Excerpted records:
BEGIN

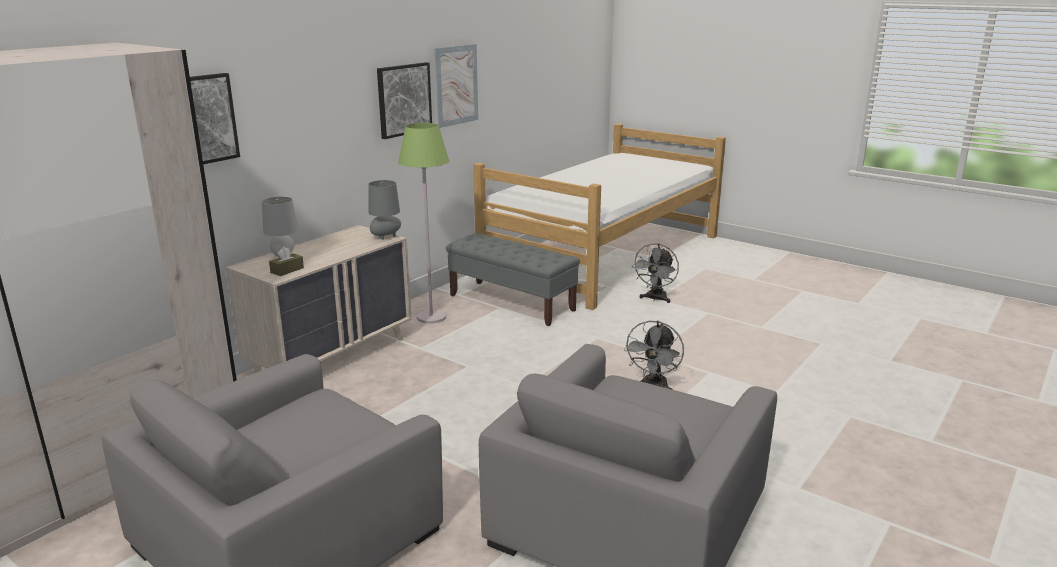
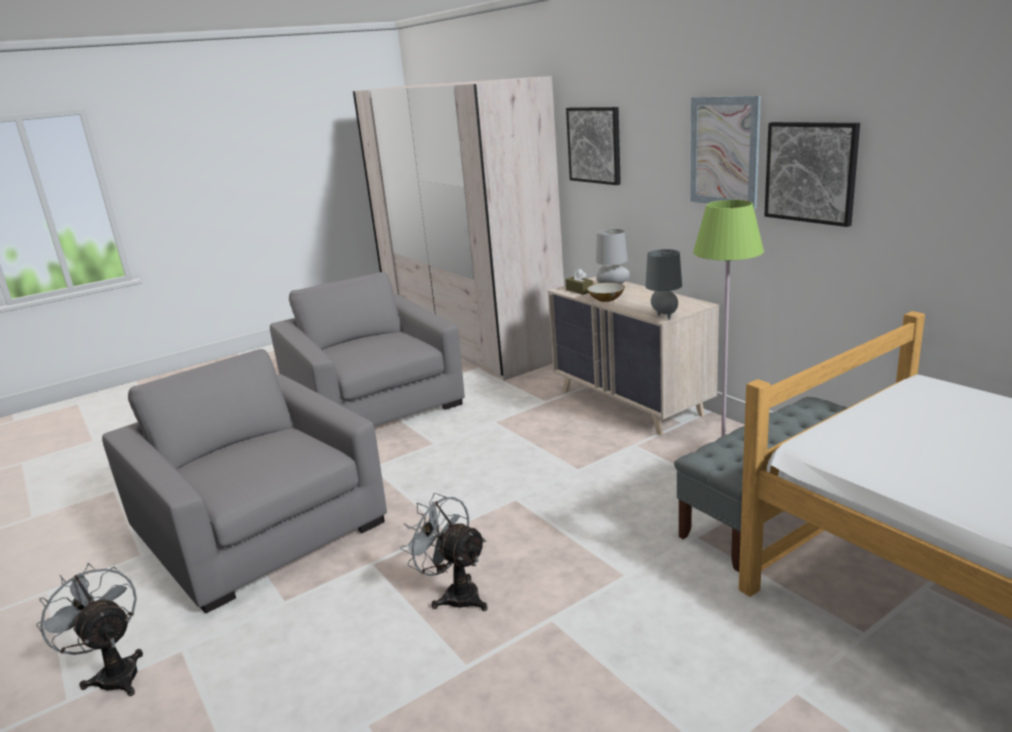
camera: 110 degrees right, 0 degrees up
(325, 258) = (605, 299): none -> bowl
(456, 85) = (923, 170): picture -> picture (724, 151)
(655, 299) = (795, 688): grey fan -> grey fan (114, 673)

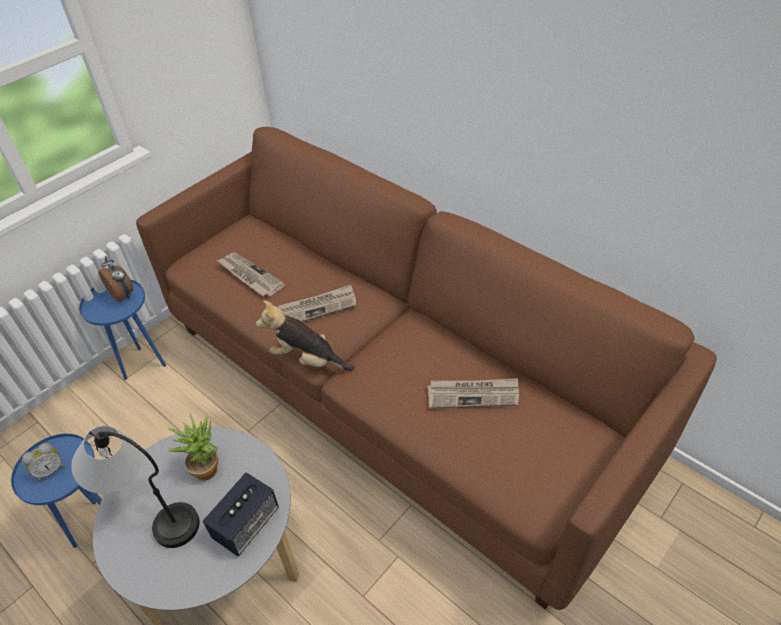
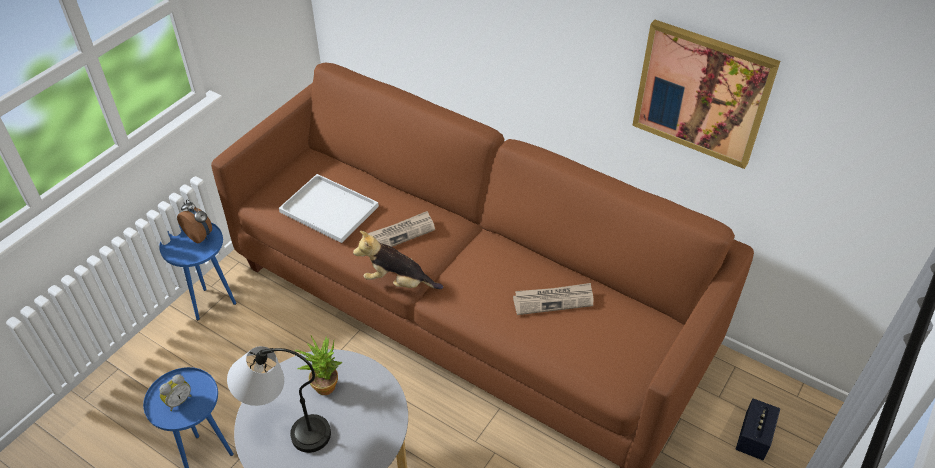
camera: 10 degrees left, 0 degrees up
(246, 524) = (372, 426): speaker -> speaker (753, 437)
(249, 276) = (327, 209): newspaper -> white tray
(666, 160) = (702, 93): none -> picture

END

Assignment:
Write out, word for word, the lines running from the one containing "(325, 258) = (605, 299): none -> bowl" to the end of the data above; the pictures are to be left out.

Response to this exercise:
(325, 258) = (605, 299): none -> bowl
(456, 85) = (923, 170): picture -> picture (724, 151)
(655, 299) = (795, 688): grey fan -> grey fan (114, 673)

camera: 10 degrees left, 0 degrees up
(246, 524) = (372, 426): speaker -> speaker (753, 437)
(249, 276) = (327, 209): newspaper -> white tray
(666, 160) = (702, 93): none -> picture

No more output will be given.